* **Assignment**
Transcribe exactly, and without pictures, only the lines from the one bearing "to link to this page." through the final line of the data below.

[[ Exercise data open ]]

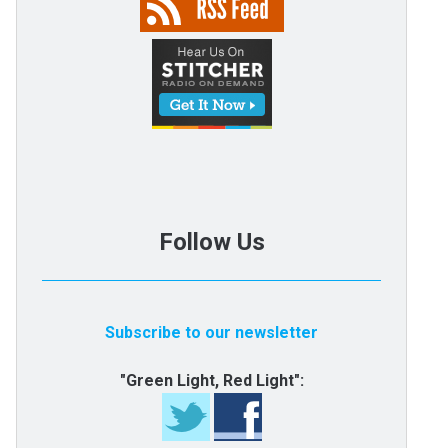
Follow Us
Subscribe to our newsletter
"Green Light, Red Light":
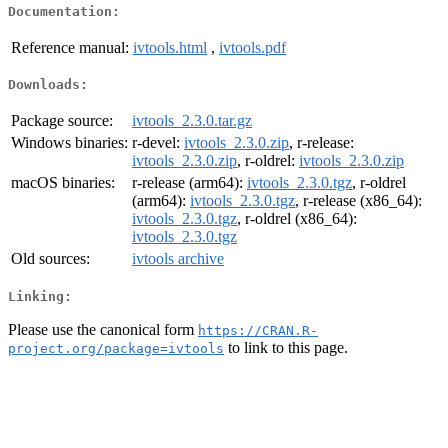
Documentation:
Reference manual:
ivtools.html
,
ivtools.pdf
Downloads:
Package source:
ivtools_2.3.0.tar.gz
Windows binaries:
r-devel:
ivtools_2.3.0.zip
, r-release:
ivtools_2.3.0.zip
, r-oldrel:
ivtools_2.3.0.zip
macOS binaries:
r-release (arm64):
ivtools_2.3.0.tgz
, r-oldrel
(arm64):
ivtools_2.3.0.tgz
, r-release (x86_64):
ivtools_2.3.0.tgz
, r-oldrel (x86_64):
ivtools_2.3.0.tgz
Old sources:
ivtools archive
Linking:
Please use the canonical form
https://CRAN.R-
to link to this page.
project.org/package=ivtools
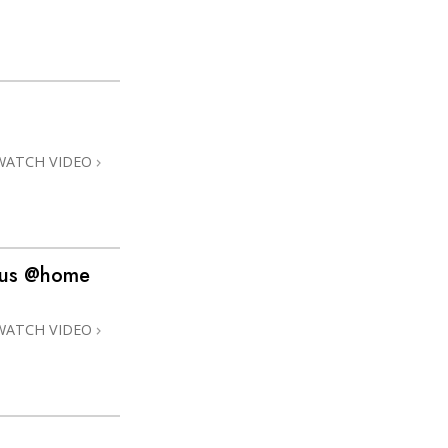
WATCH VIDEO
dius @home
WATCH VIDEO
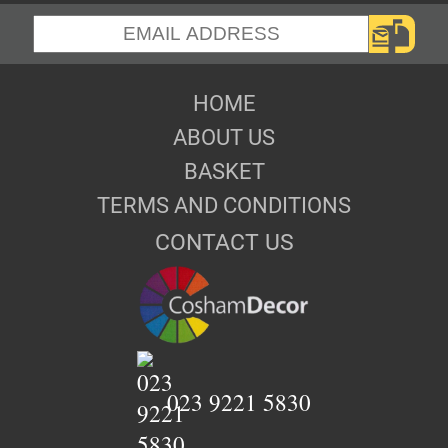
HOME
ABOUT US
BASKET
TERMS AND CONDITIONS
CONTACT US
023 9221 5830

[[ Exercise data closed ]]

* **Result for this exercise**
to link to this page.
project.org/package=ivtools
WATCH VIDEO
dius @home
WATCH VIDEO
HOME
ABOUT US
BASKET
TERMS AND CONDITIONS
CONTACT US
023 9221 5830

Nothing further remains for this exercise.